Hardware project source files

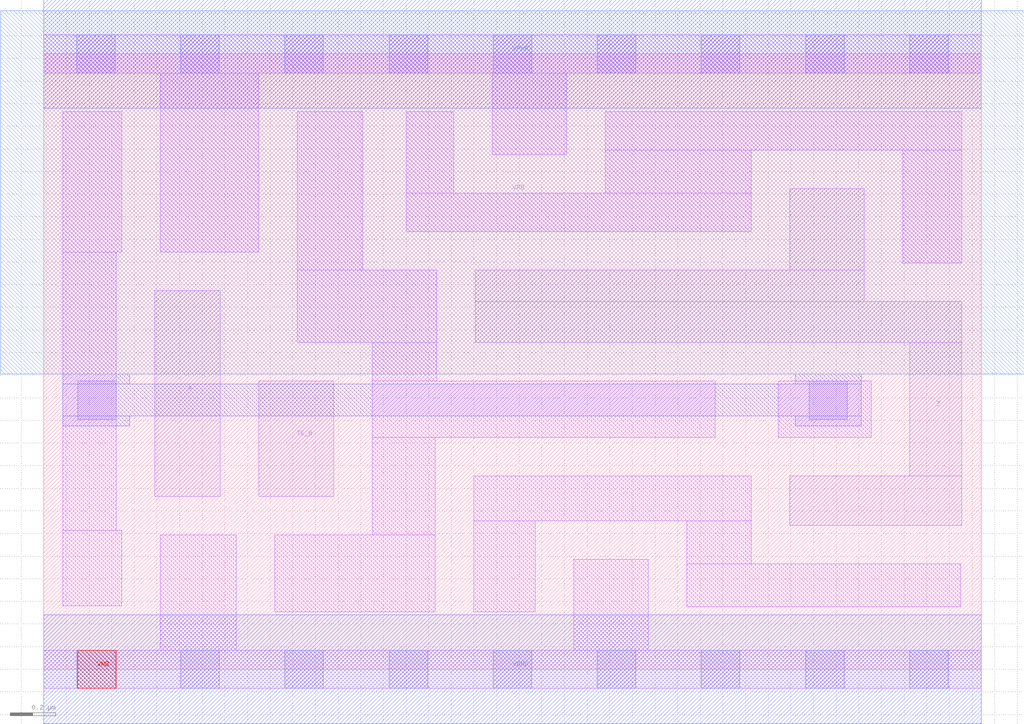
<source format=lef>
# Copyright 2020 The SkyWater PDK Authors
#
# Licensed under the Apache License, Version 2.0 (the "License");
# you may not use this file except in compliance with the License.
# You may obtain a copy of the License at
#
#     https://www.apache.org/licenses/LICENSE-2.0
#
# Unless required by applicable law or agreed to in writing, software
# distributed under the License is distributed on an "AS IS" BASIS,
# WITHOUT WARRANTIES OR CONDITIONS OF ANY KIND, either express or implied.
# See the License for the specific language governing permissions and
# limitations under the License.
#
# SPDX-License-Identifier: Apache-2.0

VERSION 5.7 ;
  NOWIREEXTENSIONATPIN ON ;
  DIVIDERCHAR "/" ;
  BUSBITCHARS "[]" ;
MACRO sky130_fd_sc_hd__ebufn_2
  CLASS CORE ;
  FOREIGN sky130_fd_sc_hd__ebufn_2 ;
  ORIGIN  0.000000  0.000000 ;
  SIZE  4.140000 BY  2.720000 ;
  SYMMETRY X Y R90 ;
  SITE unithd ;
  PIN A
    ANTENNAGATEAREA  0.159000 ;
    DIRECTION INPUT ;
    USE SIGNAL ;
    PORT
      LAYER li1 ;
        RECT 0.490000 0.765000 0.780000 1.675000 ;
    END
  END A
  PIN TE_B
    ANTENNAGATEAREA  0.441000 ;
    DIRECTION INPUT ;
    USE SIGNAL ;
    PORT
      LAYER li1 ;
        RECT 0.950000 0.765000 1.280000 1.275000 ;
    END
  END TE_B
  PIN Z
    ANTENNADIFFAREA  0.445500 ;
    DIRECTION OUTPUT ;
    USE SIGNAL ;
    PORT
      LAYER li1 ;
        RECT 1.905000 1.445000 4.055000 1.625000 ;
        RECT 1.905000 1.625000 3.625000 1.765000 ;
        RECT 3.295000 0.635000 4.055000 0.855000 ;
        RECT 3.295000 1.765000 3.625000 2.125000 ;
        RECT 3.825000 0.855000 4.055000 1.445000 ;
    END
  END Z
  PIN VGND
    DIRECTION INOUT ;
    SHAPE ABUTMENT ;
    USE GROUND ;
    PORT
      LAYER met1 ;
        RECT 0.000000 -0.240000 4.140000 0.240000 ;
    END
  END VGND
  PIN VNB
    DIRECTION INOUT ;
    USE GROUND ;
    PORT
      LAYER pwell ;
        RECT 0.150000 -0.085000 0.320000 0.085000 ;
    END
  END VNB
  PIN VPB
    DIRECTION INOUT ;
    USE POWER ;
    PORT
      LAYER nwell ;
        RECT -0.190000 1.305000 4.330000 2.910000 ;
    END
  END VPB
  PIN VPWR
    DIRECTION INOUT ;
    SHAPE ABUTMENT ;
    USE POWER ;
    PORT
      LAYER met1 ;
        RECT 0.000000 2.480000 4.140000 2.960000 ;
    END
  END VPWR
  OBS
    LAYER li1 ;
      RECT 0.000000 -0.085000 4.140000 0.085000 ;
      RECT 0.000000  2.635000 4.140000 2.805000 ;
      RECT 0.085000  0.280000 0.345000 0.615000 ;
      RECT 0.085000  0.615000 0.320000 1.845000 ;
      RECT 0.085000  1.845000 0.345000 2.465000 ;
      RECT 0.515000  0.085000 0.850000 0.595000 ;
      RECT 0.515000  1.845000 0.950000 2.635000 ;
      RECT 1.020000  0.255000 1.730000 0.595000 ;
      RECT 1.120000  1.445000 1.735000 1.765000 ;
      RECT 1.120000  1.765000 1.410000 2.465000 ;
      RECT 1.450000  0.595000 1.730000 1.025000 ;
      RECT 1.450000  1.025000 2.965000 1.275000 ;
      RECT 1.450000  1.275000 1.735000 1.445000 ;
      RECT 1.600000  1.935000 3.125000 2.105000 ;
      RECT 1.600000  2.105000 1.810000 2.465000 ;
      RECT 1.900000  0.255000 2.170000 0.655000 ;
      RECT 1.900000  0.655000 3.125000 0.855000 ;
      RECT 1.980000  2.275000 2.310000 2.635000 ;
      RECT 2.340000  0.085000 2.670000 0.485000 ;
      RECT 2.480000  2.105000 3.125000 2.295000 ;
      RECT 2.480000  2.295000 4.055000 2.465000 ;
      RECT 2.840000  0.275000 4.050000 0.465000 ;
      RECT 2.840000  0.465000 3.125000 0.655000 ;
      RECT 3.245000  1.025000 3.655000 1.275000 ;
      RECT 3.795000  1.795000 4.055000 2.295000 ;
    LAYER mcon ;
      RECT 0.145000 -0.085000 0.315000 0.085000 ;
      RECT 0.145000  2.635000 0.315000 2.805000 ;
      RECT 0.150000  1.105000 0.320000 1.275000 ;
      RECT 0.605000 -0.085000 0.775000 0.085000 ;
      RECT 0.605000  2.635000 0.775000 2.805000 ;
      RECT 1.065000 -0.085000 1.235000 0.085000 ;
      RECT 1.065000  2.635000 1.235000 2.805000 ;
      RECT 1.525000 -0.085000 1.695000 0.085000 ;
      RECT 1.525000  2.635000 1.695000 2.805000 ;
      RECT 1.985000 -0.085000 2.155000 0.085000 ;
      RECT 1.985000  2.635000 2.155000 2.805000 ;
      RECT 2.445000 -0.085000 2.615000 0.085000 ;
      RECT 2.445000  2.635000 2.615000 2.805000 ;
      RECT 2.905000 -0.085000 3.075000 0.085000 ;
      RECT 2.905000  2.635000 3.075000 2.805000 ;
      RECT 3.365000 -0.085000 3.535000 0.085000 ;
      RECT 3.365000  2.635000 3.535000 2.805000 ;
      RECT 3.380000  1.105000 3.550000 1.275000 ;
      RECT 3.825000 -0.085000 3.995000 0.085000 ;
      RECT 3.825000  2.635000 3.995000 2.805000 ;
    LAYER met1 ;
      RECT 0.085000 1.075000 0.380000 1.120000 ;
      RECT 0.085000 1.120000 3.610000 1.260000 ;
      RECT 0.085000 1.260000 0.380000 1.305000 ;
      RECT 3.320000 1.075000 3.610000 1.120000 ;
      RECT 3.320000 1.260000 3.610000 1.305000 ;
  END
END sky130_fd_sc_hd__ebufn_2
END LIBRARY

</source>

**Exercise**
The lines of the records that contain the string "LAYER" should be located and copied.

**Your response**
      LAYER li1 ;
      LAYER li1 ;
      LAYER li1 ;
      LAYER met1 ;
      LAYER pwell ;
      LAYER nwell ;
      LAYER met1 ;
    LAYER li1 ;
    LAYER mcon ;
    LAYER met1 ;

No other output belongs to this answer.